Operasi tangkap tangan (OTT) kembali menempatkan isu suap dalam sorotan publik. Setiap kali aparat penegak hukum mengungkap kasus, muncul pertanyaan yang sama: apakah pihak yang memberi uang karena diminta oleh pejabat dapat dipidana, atau justru hanya penerima yang harus bertanggung jawab?
Kerangka hukum di Indonesia menjawabnya secara tegas. Pemberi dan penerima suap sama-sama dapat dipidana, terlepas dari siapa yang memulai atau mengajukan permintaan. Undang-Undang Pemberantasan Tindak Pidana Korupsi (UU Tipikor) tidak menempatkan pemberi suap sebagai korban semata, melainkan sebagai bagian dari perbuatan pidana itu sendiri.
Dalam Pasal 5 UU Tipikor, pemberian atau janji kepada penyelenggara negara dengan maksud memengaruhi keputusan jabatan dipandang sebagai tindak pidana. Sementara itu, Pasal 12 mengatur ancaman pidana yang lebih berat bagi penerima suap karena dianggap menyalahgunakan kekuasaan dan kepercayaan publik.
Argumen bahwa pemberian dilakukan “atas permintaan” pejabat kerap digunakan sebagai pembelaan moral. Namun secara hukum, alasan tersebut tidak menghapus pertanggungjawaban pidana. Permintaan dari pejabat hanya dapat dipertimbangkan sebagai faktor yang meringankan, bukan sebagai dasar pembebasan dari jerat hukum.
Dalam praktik OTT, penegak hukum umumnya menjerat kedua belah pihak apabila terdapat bukti kesepakatan dan transaksi. Meski demikian, hukum masih memberi ruang pengecualian terbatas. Pemberi dapat memperoleh perlakuan berbeda jika sejak awal melaporkan upaya pemerasan atau permintaan suap kepada aparat, atau berperan aktif sebagai justice collaborator dalam membongkar jaringan korupsi.

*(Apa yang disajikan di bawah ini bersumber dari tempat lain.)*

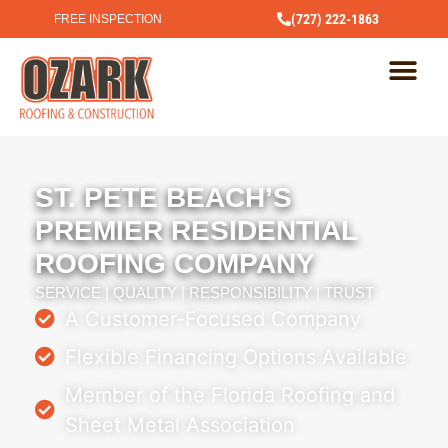
(727) 222-1863
FREE INSPECTION
ST. PETE BEACH’S
PREMIER RESIDENTIAL
ROOFING COMPANY
SERVICE | QUALITY | RESPONSIBILITY | TRUST
A Customer-Focused Company
Flexible Financing Options Available
Member of the Florida Roofing and
Sheet Metal Association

Pendekatan tersebut menegaskan bahwa pemberantasan korupsi tidak hanya menyasar aktor di sisi penerima. Transaksi suap tidak akan terjadi tanpa adanya pihak yang bersedia memberi, meski dengan dalih keterpaksaan. Oleh karena itu, menempatkan pemberi semata sebagai korban justru berisiko melemahkan efek jera dan membuka ruang kompromi terhadap praktik korupsi.
OTT pada akhirnya bukan sekadar peristiwa hukum, melainkan pesan politik dan moral. Negara ingin menegaskan bahwa korupsi adalah kejahatan bersama, yang tanggung jawabnya melekat pada setiap pihak yang terlibat. Selama praktik memberi dan menerima masih dianggap wajar dalam relasi kekuasaan, korupsi akan terus berulang dalam berbagai bentuk.